Obrigados a uma sucessão
de reuniões e negociações sobre problemas causados pela usina, sobre as
condicionantes nunca cumpridas, sobre as listas de compras de mercadorias, se
deslocando com frequência para a cidade de Altamira, muitos indígenas
abandonaram as roças e a Fundação Nacional do Índio (Funai) chegou a solicitar
fornecimento de cestas básicas para comunidades antes autossuficientes. A Funai
considera que as ações antecipatórias previstas, nunca feitas, geraram um
efeito cascata em que todos os impactos previstos se confirmaram, surgiram
impactos nunca previstos e impactos que não ocorreriam não fossem as ações
feitas de maneira incorreta e atrasada.
Em substituição ao
programa antecipatório de etnodesenvolvimento que deveria ser implantado desde
o começo da obra, a Norte Energia implantou entre 2011 e 2012 um plano
emergencial que consistia na compra de mercadorias para as aldeias. A
desagregação social e cultural foi o resultado visível da política. Com acesso a
bens de consumo, mas alijados dos direitos garantidos na Constituição e no
licenciamento ambiental de Belo Monte, a situação se agravou muito. Agora que
foi encerrada a política irregular de entregar mercadorias às aldeias, os
índios apontam para o cumprimento das ações do Plano Básico Ambiental como
única chance de sobrevivência, já que os danos culturais e sociais são
irreversíveis. Durante a audiência, todos os indígenas que se manifestaram
falaram da insegurança quanto à implementação do PBA, tendo em vista que as
ações previstas simplesmente não vêm sendo cumpridas e outras, como a proteção
dos territórios, a Norte Energia se nega abertamente a cumprir.
Para o MPF, além de ser
indispensável a efetiva implementação das ações do PBA-CI, tal como foi aprovado
pela Funai, como um Programa Médio Xingu, os inúmeros impactos não previstos,
decorrentes das obrigações não cumpridas e das ações realizadas à margem do
licenciamento impõem a previsão de novas ações mitigatórias aptas a tornar a
obra de Belo Monte suportável aos povos indígenas. “Não existe justificativa.

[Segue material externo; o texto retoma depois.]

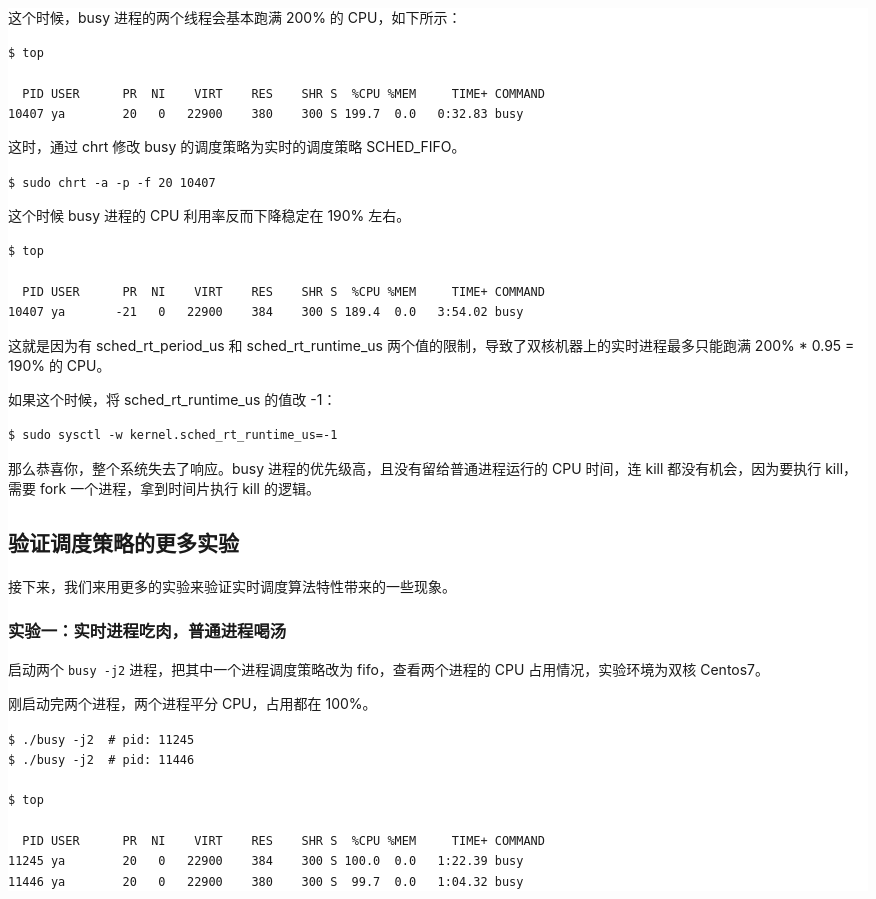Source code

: 这个时候，busy 进程的两个线程会基本跑满 200% 的 CPU，如下所示：

```
$ top

  PID USER      PR  NI    VIRT    RES    SHR S  %CPU %MEM     TIME+ COMMAND
10407 ya        20   0   22900    380    300 S 199.7  0.0   0:32.83 busy
```




这时，通过 chrt 修改 busy 的调度策略为实时的调度策略 SCHED_FIFO。

```
$ sudo chrt -a -p -f 20 10407
```

这个时候 busy 进程的 CPU 利用率反而下降稳定在 190% 左右。

```
$ top

  PID USER      PR  NI    VIRT    RES    SHR S  %CPU %MEM     TIME+ COMMAND
10407 ya       -21   0   22900    384    300 S 189.4  0.0   3:54.02 busy
```

这就是因为有 sched_rt_period_us 和 sched_rt_runtime_us 两个值的限制，导致了双核机器上的实时进程最多只能跑满 200% * 0.95 = 190% 的 CPU。

如果这个时候，将 sched_rt_runtime_us 的值改 -1：

```
$ sudo sysctl -w kernel.sched_rt_runtime_us=-1
```

那么恭喜你，整个系统失去了响应。busy 进程的优先级高，且没有留给普通进程运行的 CPU 时间，连 kill 都没有机会，因为要执行 kill，需要 fork 一个进程，拿到时间片执行 kill 的逻辑。


## 验证调度策略的更多实验

接下来，我们来用更多的实验来验证实时调度算法特性带来的一些现象。


### 实验一：实时进程吃肉，普通进程喝汤

启动两个 `busy -j2` 进程，把其中一个进程调度策略改为 fifo，查看两个进程的 CPU 占用情况，实验环境为双核 Centos7。

刚启动完两个进程，两个进程平分 CPU，占用都在 100%。

```
$ ./busy -j2  # pid: 11245
$ ./busy -j2  # pid: 11446

$ top

  PID USER      PR  NI    VIRT    RES    SHR S  %CPU %MEM     TIME+ COMMAND
11245 ya        20   0   22900    384    300 S 100.0  0.0   1:22.39 busy
11446 ya        20   0   22900    380    300 S  99.7  0.0   1:04.32 busy
```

Ninguém veio aqui para tentar explicar porque as coisas aconteceram dessa forma
aos povos da região. O que é preciso dizer, ao governo federal, é que, se a
escolha governamental é usar o rio Xingu para gerar energia, isso tem que ser
feito dentro da lei. Uma vez feita a escolha, não é dado ao Estado ou ao
empreendedor se colocar acima da lei. Não existe possibilidade de uma licença
de operação para Belo Monte sem haver uma readequação do processo”, concluiu
Thais Santi.
Presente no local da
audiência pública, o representante da Secretaria Geral da Presidência da
República João Lizardo Paixão, disse que estava “à disposição para dialogar”.